I visited a touring Anne Frank exhibit while we were living in Hong Kong and heard a Holocaust survivor tell his story. Silvain Gilbert was born into a Jewish family in Antwerp in 1937. His parents were in their early thirties at the time and worked in the diamond industry. He had an older sister. In 1940 the Germans occupied Belgium and the lives of the 30,000 Jews who lived there changed dramatically. They had an 8 pm. curfew, couldn’t use the hospitals, couldn’t get food ration cards and Jewish children couldn’t go to school. Jews had to be registered and counted. In 1941 all the diamonds owned by the Jews were confiscated and in 1942 deportation to concentration camps, primarily Auschwitz began.

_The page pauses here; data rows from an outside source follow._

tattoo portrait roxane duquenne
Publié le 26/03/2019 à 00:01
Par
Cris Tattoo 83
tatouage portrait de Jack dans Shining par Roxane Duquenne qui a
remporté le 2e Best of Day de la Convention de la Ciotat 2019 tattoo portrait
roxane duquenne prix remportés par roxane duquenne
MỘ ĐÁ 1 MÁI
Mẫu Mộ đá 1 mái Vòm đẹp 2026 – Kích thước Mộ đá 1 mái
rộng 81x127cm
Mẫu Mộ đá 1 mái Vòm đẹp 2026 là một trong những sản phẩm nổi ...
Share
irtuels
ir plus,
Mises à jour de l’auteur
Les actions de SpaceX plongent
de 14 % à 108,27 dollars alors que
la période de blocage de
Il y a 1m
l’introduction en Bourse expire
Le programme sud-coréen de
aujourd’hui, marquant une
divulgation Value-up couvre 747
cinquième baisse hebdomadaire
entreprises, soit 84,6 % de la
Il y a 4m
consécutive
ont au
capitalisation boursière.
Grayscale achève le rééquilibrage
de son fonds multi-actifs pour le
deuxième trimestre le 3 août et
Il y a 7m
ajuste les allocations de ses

Silvain’s father had a business partner who was Flemish, not Jewish and he hid Silvain, his mother and sister in his home after their father had been sent to a labour camp in northern France. Catholic families in Belgium were taking in Jewish children in an attempt to save them and a priest arranged for Silvain and his sister to find sanctuary in a village in the south of Belgium called Mont-Saint-Guibert. They lived there for three years with a 65-year-old unmarried woman whom he called Tante Fanny. She also took in two other Jewish girls besides Silvain and his sister.

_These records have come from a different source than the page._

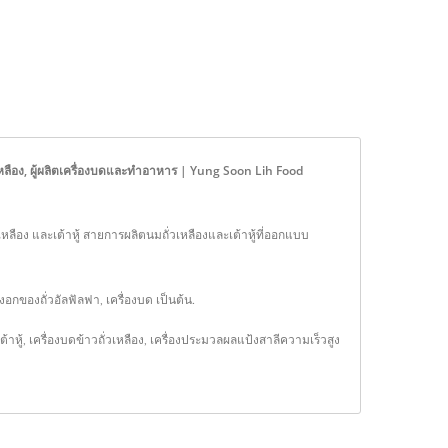
เหลือง, ผู้ผลิตเครื่องบดและทำอาหาร | Yung Soon Lih Food
วเหลือง และเต้าหู้ สายการผลิตนมถั่วเหลืองและเต้าหู้ที่ออกแบบ
อกของถั่วอัลฟัลฟา, เครื่องบด เป็นต้น.
ต้าหู้
,
เครื่องบดข้าวถั่วเหลือง
,
เครื่องประมวลผลแป้งสาลีความเร็วสูง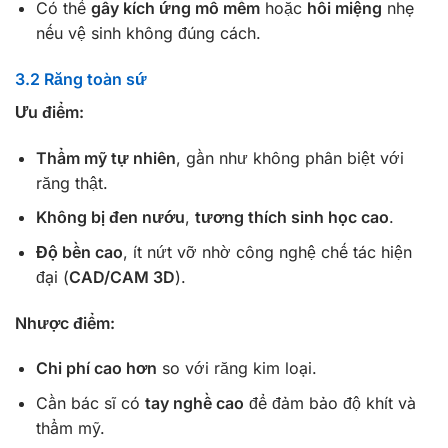
Có thể
gây kích ứng mô mềm
hoặc
hôi miệng
nhẹ
nếu vệ sinh không đúng cách.
3.2 Răng toàn sứ
Ưu điểm:
Thẩm mỹ tự nhiên
, gần như không phân biệt với
răng thật.
Không bị đen nướu
,
tương thích sinh học cao
.
Độ bền cao
, ít nứt vỡ nhờ công nghệ chế tác hiện
đại (
CAD/CAM 3D
).
Nhược điểm:
Chi phí cao hơn
so với răng kim loại.
Cần bác sĩ có
tay nghề cao
để đảm bảo độ khít và
thẩm mỹ.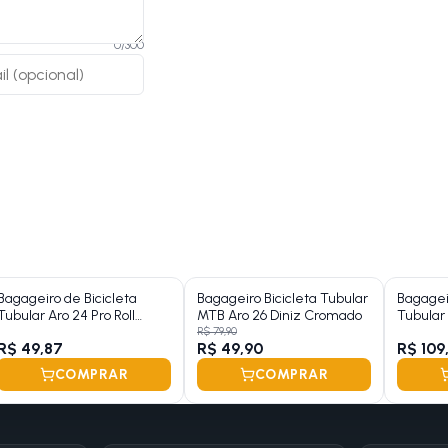
0
/
300
Bagageiro de Bicicleta
Bagageiro Bicicleta Tubular
Bagageir
Tubular Aro 24 Pro Roll
MTB Aro 26 Diniz Cromado
Tubular
Preto
R$ 79,90
R$ 49,87
R$ 49,90
R$ 109
COMPRAR
COMPRAR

Silvain’s last name was changed from Silber to Gilbert. They spoke French in southern Belgium so Silvain who knew only Flemish and Yiddish had to learn a new language. In order to deceive the authorities, he had to attend the local Catholic Church and even served as an altar boy. Tante Fanny taught him to read and play the piano. He said at the end of the war when his mother came to pick him up he was confused. Tante Fanny was the mother he knew and his own mother was like a stranger.
In the village of Mont-Saint-Guibert, 21 Jewish children were sheltered and saved during World War II.

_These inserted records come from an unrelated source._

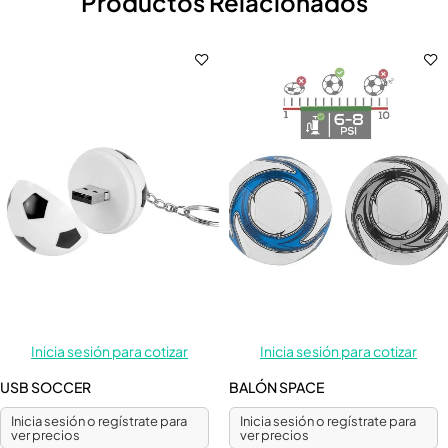
Productos Relacionados
Inicia sesión para cotizar
Inicia sesión para cotizar
USB SOCCER
BALÓN SPACE
Inicia sesión o regístrate para
Inicia sesión o regístrate para
ver precios
ver precios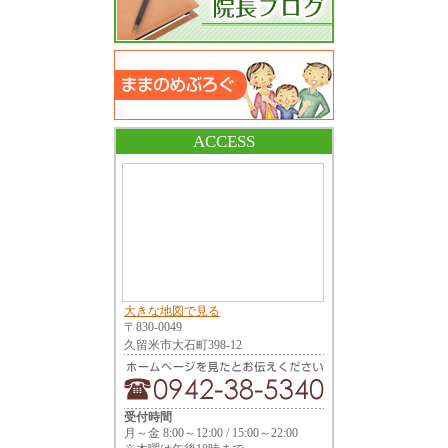
ACCESS
大きな地図で見る
〒830-0049
久留米市大石町398-12
受付時間
月～金 8:00～12:00 / 15:00～22:00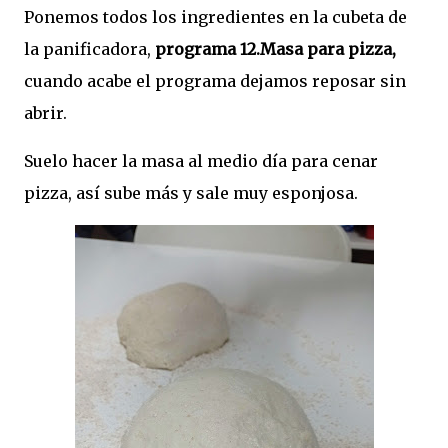
Ponemos todos los ingredientes en la cubeta de
la panificadora,
programa 12.Masa para pizza,
cuando acabe el programa dejamos reposar sin
abrir.
Suelo hacer la masa al medio día para cenar
pizza, así sube más y sale muy esponjosa.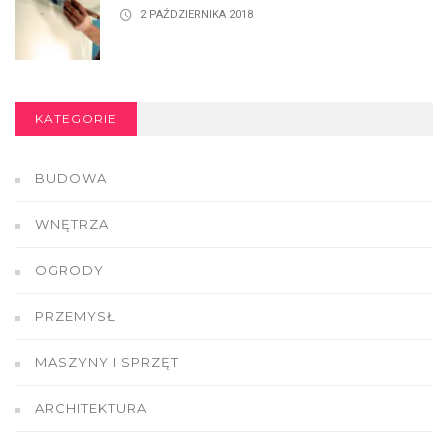
2 PAŹDZIERNIKA 2018
KATEGORIE
BUDOWA
WNĘTRZA
OGRODY
PRZEMYSŁ
MASZYNY I SPRZĘT
ARCHITEKTURA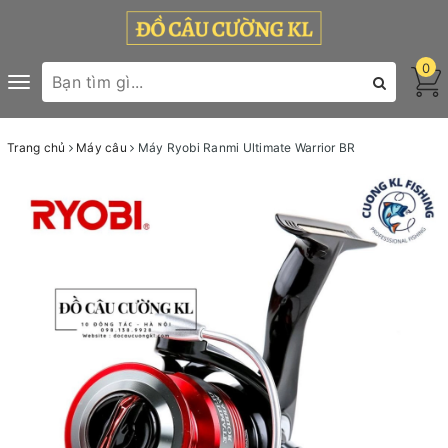
0
Toggle
navigation
Trang chủ
Máy câu
Máy Ryobi Ranmi Ultimate Warrior BR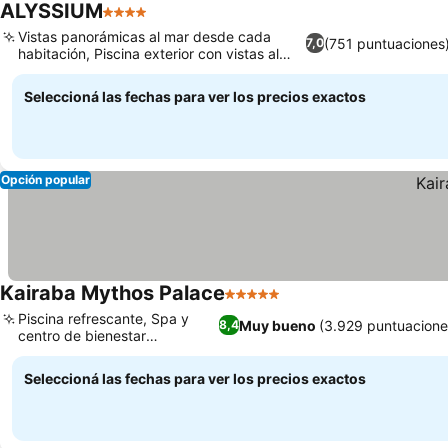
ALYSSIUM
4 Estrellas
Vistas panorámicas al mar desde cada
(751 puntuaciones
7,0
habitación, Piscina exterior con vistas al
mar
Seleccioná las fechas para ver los precios exactos
Opción popular
Kairaba Mythos Palace
5 Estrellas
Piscina refrescante, Spa y
Muy bueno
(3.929 puntuacione
8,4
centro de bienestar
revitalizantes
Seleccioná las fechas para ver los precios exactos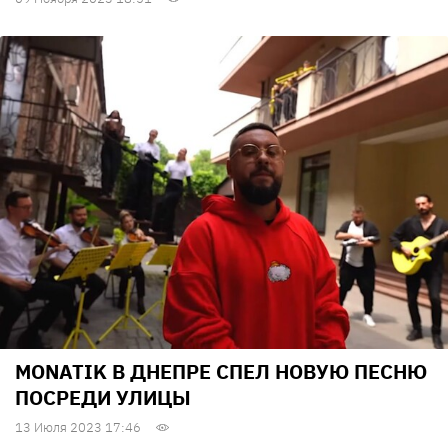
MONATIK В ДНЕПРЕ СПЕЛ НОВУЮ ПЕСНЮ
ПОСРЕДИ УЛИЦЫ
13 Июля 2023 17:46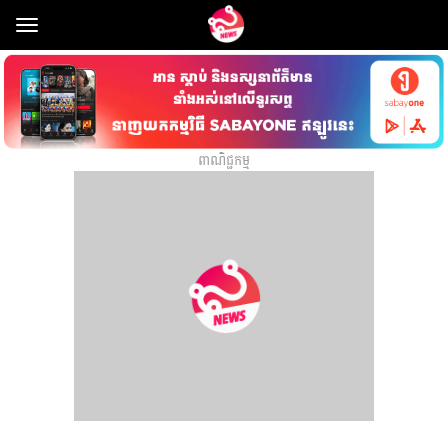
Toggle
navigation
ពាណិជ្ជកម្ម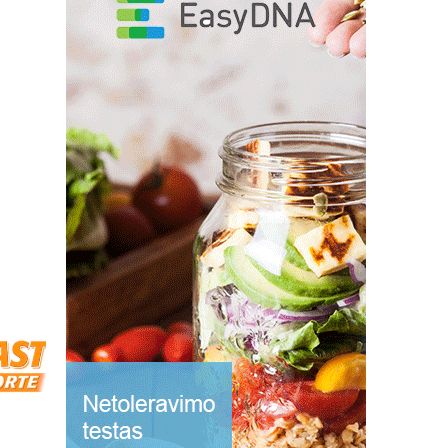
kosmetika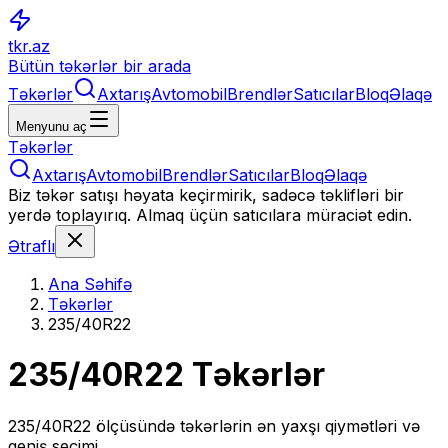
tkr.az
Bütün təkərlər bir arada
Təkərlər
Axtarış
Avtomobil
Brendlər
Satıcılar
Bloq
Əlaqə
Menyunu aç
Təkərlər
Axtarış
Avtomobil
Brendlər
Satıcılar
Bloq
Əlaqə
Biz təkər satışı həyata keçirmirik, sadəcə təklifləri bir
yerdə toplayırıq. Almaq üçün satıcılara müraciət edin.
Ətraflı
Ana Səhifə
Təkərlər
235/40R22
235/40R22
Təkərlər
235/40R22
ölçüsündə təkərlərin ən yaxşı qiymətləri və
geniş seçimi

In 1960 Silvain got a job in the diamond business and his work led him to Hong Kong in 1996 where he continues to live. In 2005 he returned to Mont-Saint-Guibert and found the house where he had stayed with Tante Fanny.
In 2009 he was able to have Tante Fanny recognized as Righteous Among Nations ( an honour given to a non-Jew who saved the life of a Jewish person) by Yad Vashem, the Holocaust Museum in Jerusalem.